Memperkuat Inklusi 2045: Prodi PMI UIN Sunan Kalijaga Bedah Konsep Difabel dan Disabilitas
Yogyakarta, 11 Desember 2025 — Laboratorium Community Development (Comdev) Center Program Studi Pengembangan Masyarakat Islam (PMI), Fakultas Dakwah dan Komunikasi UIN Sunan Kalijaga Yogyakarta menyelenggarakan Seminar Laboratorium bertema “Difabel dan Disabilitas: Pemikiran Kritis terhadap Terminologi dan Kebijakan di Indonesia.” Kegiatan ini membahas secara mendalam perdebatan terminologi difabel dan disabilitas yang selama ini memengaruhi cara pandang publik, kerangka kebijakan, dan arah pembangunan inklusif di Indonesia.
Seminar ini menyoroti bahwa persoalan terminologi bukan sekadar aspek linguistik, tetapi terkait dengan paradigma epistemologis, politik, dan ideologi yang melekat dalam kebijakan negara. Masih banyak kekeliruan penggunaan istilah seperti penyandang disabilitas, difabel, maupun anak berkebutuhan khusus, yang berdampak pada bias analisis serta pendekatan kebijakan yang cenderung karitatif dan individualistik.
Pembahasan difokuskan pada perbedaan konsep difabel dan disabilitas, perubahan paradigma dari medikalistik menuju model sosial sebagaimana ditegaskan UNCRPD, serta pentingnya reformasi terminologi dan kebijakan bagi visi Indonesia Emas 2045.
Menurut UN Convention on the Rights of Persons with Disabilities (UNCRPD), disabilitas bukanlah kekurangan individu, tetapi hasil interaksi antara kondisi tubuh dan hambatan lingkungan. Hal ini mengharuskan negara menyediakan aksesibilitas, menghapus diskriminasi struktural, dan menjamin partisipasi penuh difabel dalam pembuatan kebijakan.

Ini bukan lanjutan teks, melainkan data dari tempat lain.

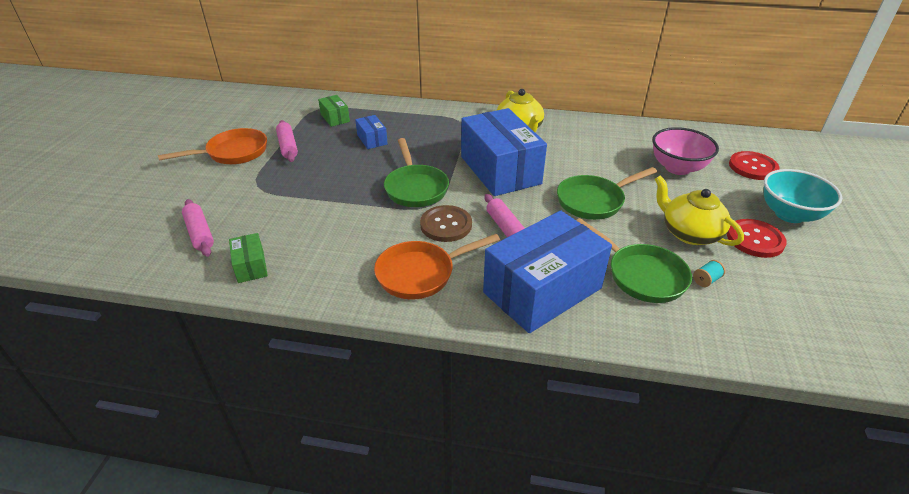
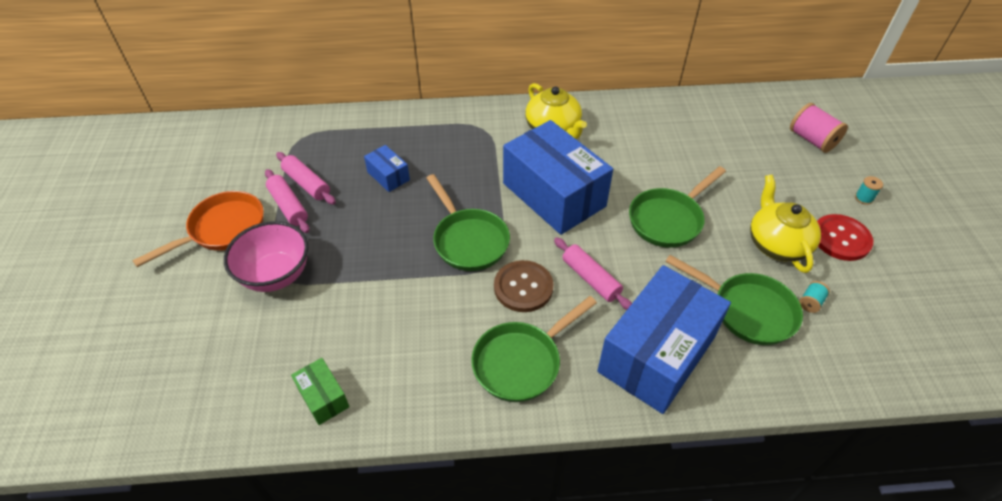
camera: 15 degrees left, 10 degrees up
(200, 233) = (238, 363): pink rolling pin -> pink rolling pin (307, 184)
(335, 118) = (328, 149): green box -> none
(421, 273) = (521, 362): orange pan -> green pan
(677, 168) = (738, 155): pink bowl -> pink bowl (276, 275)
(689, 233) = (776, 243): yellow teapot -> yellow teapot turned 45 degrees clockwise
(752, 167) = (812, 140): red button -> pink spool
(789, 214) = (863, 198): turquoise bowl -> turquoise spool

Narasumber seminar, Suharto, P.hD, menegaskan pentingnya pemaknaan yang tepat terhadap istilah-istilah tersebut.
“Bahasa menentukan bagaimana negara memperlakukan warganya. Ketika kita terus memakai istilah yang mengembalikan hambatan kepada individu, maka kebijakan pun akan berhenti pada level belas kasihan. Padahal, difabel adalah pemegang hak — bukan objek bantuan. Perubahan istilah harus diikuti oleh perubahan paradigma dan struktur kebijakan,” ujarnya.
Lebih lanjut, Suharto menekankan bahwa penggunaan istilah seperti “penyandang disabilitas” atau “anak berkebutuhan khusus” sering kali tidak konsisten dengan pendekatan sosial UNCRPD karena menempatkan masalah pada individu, bukan pada sistem sosial yang tidak inklusif.
“Jika negara ingin benar-benar mewujudkan inklusi 2045, maka terminologi, kebijakan, dan praktik kelembagaan harus berada pada kerangka hak, bukan eufemisme yang menutupi diskriminasi,” tambahnya.
Seminar ini juga menggarisbawahi pentingnya peran media dan lembaga publik dalam membangun representasi yang adil. Penggunaan narasi belas kasihan (charity approach) atau inspiration porn dinilai memperkuat stigma dan menghambat upaya inklusivitas. Media didorong untuk menggunakan istilah yang berbasis hak serta menempatkan difabel sebagai subjek politik dan sosial.
Kegiatan ini merupakan bagian dari komitmen Comdev Center dan Prodi PMI UIN Sunan Kalijaga dalam memperkuat literasi kritis, mengembangkan kajian Critical Disability Studies, serta mendorong pembentukan kebijakan sosial yang lebih adil dan inklusif. Melalui kegiatan akademik ini, Prodi PMI terus berperan aktif dalam menghasilkan gagasan strategis yang relevan dengan isu-isu pembangunan sosial di Indonesia.